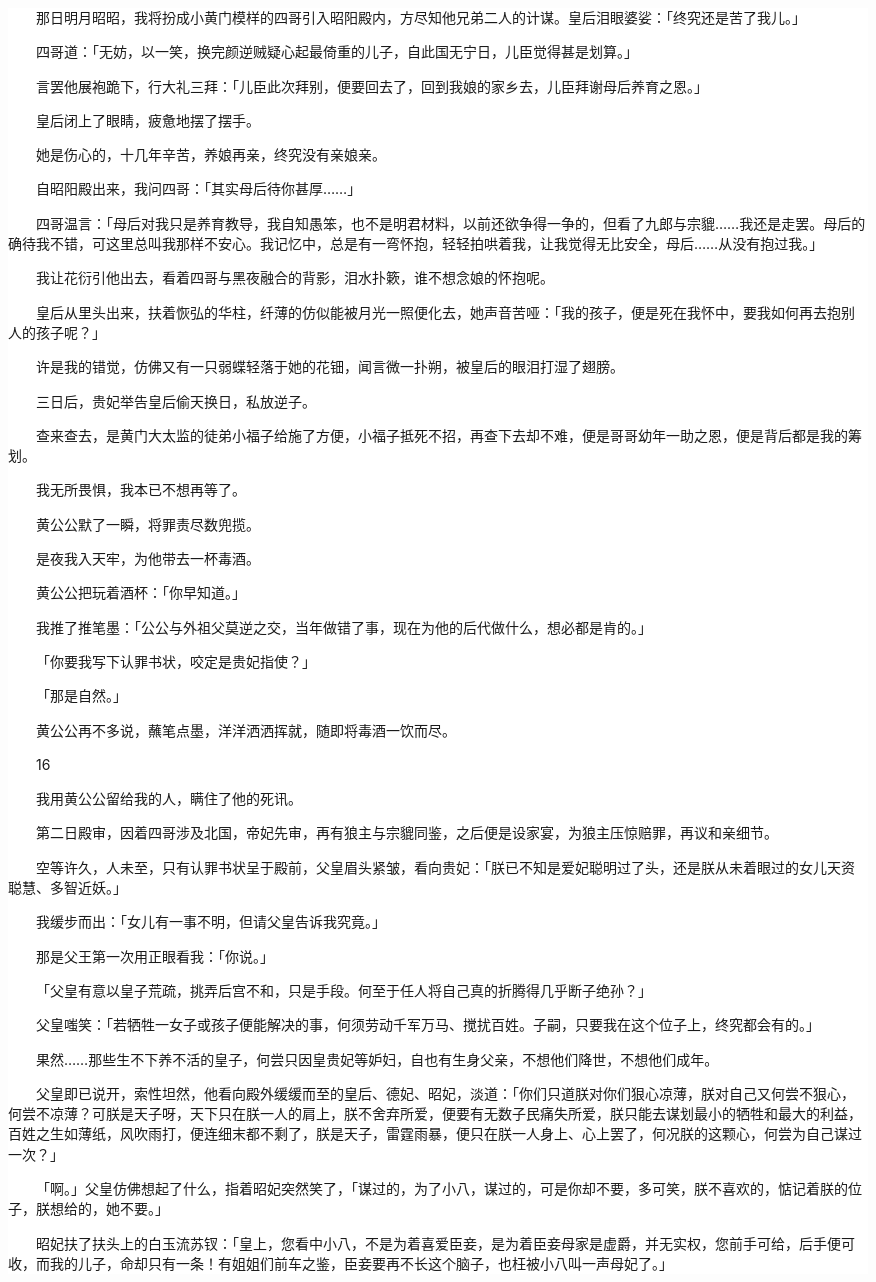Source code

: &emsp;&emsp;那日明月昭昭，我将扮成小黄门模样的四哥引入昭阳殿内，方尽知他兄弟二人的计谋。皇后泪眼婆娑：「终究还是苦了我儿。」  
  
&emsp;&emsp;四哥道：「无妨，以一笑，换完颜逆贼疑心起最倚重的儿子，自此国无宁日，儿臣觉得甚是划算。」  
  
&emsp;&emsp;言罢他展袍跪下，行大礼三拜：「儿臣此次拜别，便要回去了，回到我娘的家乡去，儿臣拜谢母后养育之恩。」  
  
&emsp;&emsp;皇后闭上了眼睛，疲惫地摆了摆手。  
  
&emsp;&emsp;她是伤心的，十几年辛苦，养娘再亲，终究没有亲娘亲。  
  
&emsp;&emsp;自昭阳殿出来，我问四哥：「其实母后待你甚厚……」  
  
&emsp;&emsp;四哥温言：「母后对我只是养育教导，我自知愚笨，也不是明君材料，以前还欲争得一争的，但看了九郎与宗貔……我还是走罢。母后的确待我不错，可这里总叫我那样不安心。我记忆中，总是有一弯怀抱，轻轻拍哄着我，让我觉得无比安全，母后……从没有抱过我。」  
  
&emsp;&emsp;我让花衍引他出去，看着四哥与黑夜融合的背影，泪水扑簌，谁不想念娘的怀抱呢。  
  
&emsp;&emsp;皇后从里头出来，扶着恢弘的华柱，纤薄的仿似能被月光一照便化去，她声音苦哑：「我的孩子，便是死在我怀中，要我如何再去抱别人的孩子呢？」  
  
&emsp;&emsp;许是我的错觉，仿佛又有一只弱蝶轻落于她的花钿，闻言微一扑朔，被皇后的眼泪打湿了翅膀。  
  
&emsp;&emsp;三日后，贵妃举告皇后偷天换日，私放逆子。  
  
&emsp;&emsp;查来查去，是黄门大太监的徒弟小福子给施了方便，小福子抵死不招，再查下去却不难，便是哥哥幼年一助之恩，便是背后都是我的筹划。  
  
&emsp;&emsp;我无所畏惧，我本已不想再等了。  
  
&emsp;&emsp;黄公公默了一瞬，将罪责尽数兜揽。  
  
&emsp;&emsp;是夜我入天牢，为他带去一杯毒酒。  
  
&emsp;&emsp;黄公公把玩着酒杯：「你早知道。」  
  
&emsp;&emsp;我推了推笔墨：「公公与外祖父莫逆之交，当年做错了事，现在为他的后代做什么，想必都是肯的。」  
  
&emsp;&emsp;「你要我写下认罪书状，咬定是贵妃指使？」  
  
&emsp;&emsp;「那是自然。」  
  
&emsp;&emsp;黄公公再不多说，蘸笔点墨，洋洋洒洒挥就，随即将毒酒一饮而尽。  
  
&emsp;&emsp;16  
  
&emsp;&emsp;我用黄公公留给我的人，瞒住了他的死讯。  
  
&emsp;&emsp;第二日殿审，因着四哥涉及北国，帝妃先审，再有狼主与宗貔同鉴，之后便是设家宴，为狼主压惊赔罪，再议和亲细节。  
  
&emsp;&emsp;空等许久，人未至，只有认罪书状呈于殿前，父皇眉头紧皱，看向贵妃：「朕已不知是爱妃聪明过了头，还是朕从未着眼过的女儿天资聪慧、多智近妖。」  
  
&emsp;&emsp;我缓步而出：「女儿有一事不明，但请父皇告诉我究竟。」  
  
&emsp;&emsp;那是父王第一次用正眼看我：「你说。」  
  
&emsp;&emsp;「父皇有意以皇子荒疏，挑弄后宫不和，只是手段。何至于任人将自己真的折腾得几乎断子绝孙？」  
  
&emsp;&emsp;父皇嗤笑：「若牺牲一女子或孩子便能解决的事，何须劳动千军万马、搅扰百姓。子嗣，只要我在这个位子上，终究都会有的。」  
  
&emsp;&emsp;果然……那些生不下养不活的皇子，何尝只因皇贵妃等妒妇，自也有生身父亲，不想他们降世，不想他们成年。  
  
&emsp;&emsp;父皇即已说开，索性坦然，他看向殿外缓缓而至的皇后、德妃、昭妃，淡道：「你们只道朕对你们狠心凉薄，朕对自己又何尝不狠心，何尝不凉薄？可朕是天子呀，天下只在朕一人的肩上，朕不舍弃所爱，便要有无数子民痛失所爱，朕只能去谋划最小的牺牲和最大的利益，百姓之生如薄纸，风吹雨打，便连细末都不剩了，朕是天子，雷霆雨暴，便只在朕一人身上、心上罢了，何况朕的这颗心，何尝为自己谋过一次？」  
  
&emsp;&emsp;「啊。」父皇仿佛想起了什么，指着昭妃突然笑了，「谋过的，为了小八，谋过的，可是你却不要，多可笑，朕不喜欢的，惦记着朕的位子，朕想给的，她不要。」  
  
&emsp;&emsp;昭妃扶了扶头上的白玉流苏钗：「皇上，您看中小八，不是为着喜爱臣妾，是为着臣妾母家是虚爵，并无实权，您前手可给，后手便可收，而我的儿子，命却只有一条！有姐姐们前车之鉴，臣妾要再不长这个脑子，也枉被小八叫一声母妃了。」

....

Activity |
Copy the lines above exactly. Do not include pictures.

Worked solution |
Source code

: &emsp;&emsp;那日明月昭昭，我将扮成小黄门模样的四哥引入昭阳殿内，方尽知他兄弟二人的计谋。皇后泪眼婆娑：「终究还是苦了我儿。」  
  
&emsp;&emsp;四哥道：「无妨，以一笑，换完颜逆贼疑心起最倚重的儿子，自此国无宁日，儿臣觉得甚是划算。」  
  
&emsp;&emsp;言罢他展袍跪下，行大礼三拜：「儿臣此次拜别，便要回去了，回到我娘的家乡去，儿臣拜谢母后养育之恩。」  
  
&emsp;&emsp;皇后闭上了眼睛，疲惫地摆了摆手。  
  
&emsp;&emsp;她是伤心的，十几年辛苦，养娘再亲，终究没有亲娘亲。  
  
&emsp;&emsp;自昭阳殿出来，我问四哥：「其实母后待你甚厚……」  
  
&emsp;&emsp;四哥温言：「母后对我只是养育教导，我自知愚笨，也不是明君材料，以前还欲争得一争的，但看了九郎与宗貔……我还是走罢。母后的确待我不错，可这里总叫我那样不安心。我记忆中，总是有一弯怀抱，轻轻拍哄着我，让我觉得无比安全，母后……从没有抱过我。」  
  
&emsp;&emsp;我让花衍引他出去，看着四哥与黑夜融合的背影，泪水扑簌，谁不想念娘的怀抱呢。  
  
&emsp;&emsp;皇后从里头出来，扶着恢弘的华柱，纤薄的仿似能被月光一照便化去，她声音苦哑：「我的孩子，便是死在我怀中，要我如何再去抱别人的孩子呢？」  
  
&emsp;&emsp;许是我的错觉，仿佛又有一只弱蝶轻落于她的花钿，闻言微一扑朔，被皇后的眼泪打湿了翅膀。  
  
&emsp;&emsp;三日后，贵妃举告皇后偷天换日，私放逆子。  
  
&emsp;&emsp;查来查去，是黄门大太监的徒弟小福子给施了方便，小福子抵死不招，再查下去却不难，便是哥哥幼年一助之恩，便是背后都是我的筹划。  
  
&emsp;&emsp;我无所畏惧，我本已不想再等了。  
  
&emsp;&emsp;黄公公默了一瞬，将罪责尽数兜揽。  
  
&emsp;&emsp;是夜我入天牢，为他带去一杯毒酒。  
  
&emsp;&emsp;黄公公把玩着酒杯：「你早知道。」  
  
&emsp;&emsp;我推了推笔墨：「公公与外祖父莫逆之交，当年做错了事，现在为他的后代做什么，想必都是肯的。」  
  
&emsp;&emsp;「你要我写下认罪书状，咬定是贵妃指使？」  
  
&emsp;&emsp;「那是自然。」  
  
&emsp;&emsp;黄公公再不多说，蘸笔点墨，洋洋洒洒挥就，随即将毒酒一饮而尽。  
  
&emsp;&emsp;16  
  
&emsp;&emsp;我用黄公公留给我的人，瞒住了他的死讯。  
  
&emsp;&emsp;第二日殿审，因着四哥涉及北国，帝妃先审，再有狼主与宗貔同鉴，之后便是设家宴，为狼主压惊赔罪，再议和亲细节。  
  
&emsp;&emsp;空等许久，人未至，只有认罪书状呈于殿前，父皇眉头紧皱，看向贵妃：「朕已不知是爱妃聪明过了头，还是朕从未着眼过的女儿天资聪慧、多智近妖。」  
  
&emsp;&emsp;我缓步而出：「女儿有一事不明，但请父皇告诉我究竟。」  
  
&emsp;&emsp;那是父王第一次用正眼看我：「你说。」  
  
&emsp;&emsp;「父皇有意以皇子荒疏，挑弄后宫不和，只是手段。何至于任人将自己真的折腾得几乎断子绝孙？」  
  
&emsp;&emsp;父皇嗤笑：「若牺牲一女子或孩子便能解决的事，何须劳动千军万马、搅扰百姓。子嗣，只要我在这个位子上，终究都会有的。」  
  
&emsp;&emsp;果然……那些生不下养不活的皇子，何尝只因皇贵妃等妒妇，自也有生身父亲，不想他们降世，不想他们成年。  
  
&emsp;&emsp;父皇即已说开，索性坦然，他看向殿外缓缓而至的皇后、德妃、昭妃，淡道：「你们只道朕对你们狠心凉薄，朕对自己又何尝不狠心，何尝不凉薄？可朕是天子呀，天下只在朕一人的肩上，朕不舍弃所爱，便要有无数子民痛失所爱，朕只能去谋划最小的牺牲和最大的利益，百姓之生如薄纸，风吹雨打，便连细末都不剩了，朕是天子，雷霆雨暴，便只在朕一人身上、心上罢了，何况朕的这颗心，何尝为自己谋过一次？」  
  
&emsp;&emsp;「啊。」父皇仿佛想起了什么，指着昭妃突然笑了，「谋过的，为了小八，谋过的，可是你却不要，多可笑，朕不喜欢的，惦记着朕的位子，朕想给的，她不要。」  
  
&emsp;&emsp;昭妃扶了扶头上的白玉流苏钗：「皇上，您看中小八，不是为着喜爱臣妾，是为着臣妾母家是虚爵，并无实权，您前手可给，后手便可收，而我的儿子，命却只有一条！有姐姐们前车之鉴，臣妾要再不长这个脑子，也枉被小八叫一声母妃了。」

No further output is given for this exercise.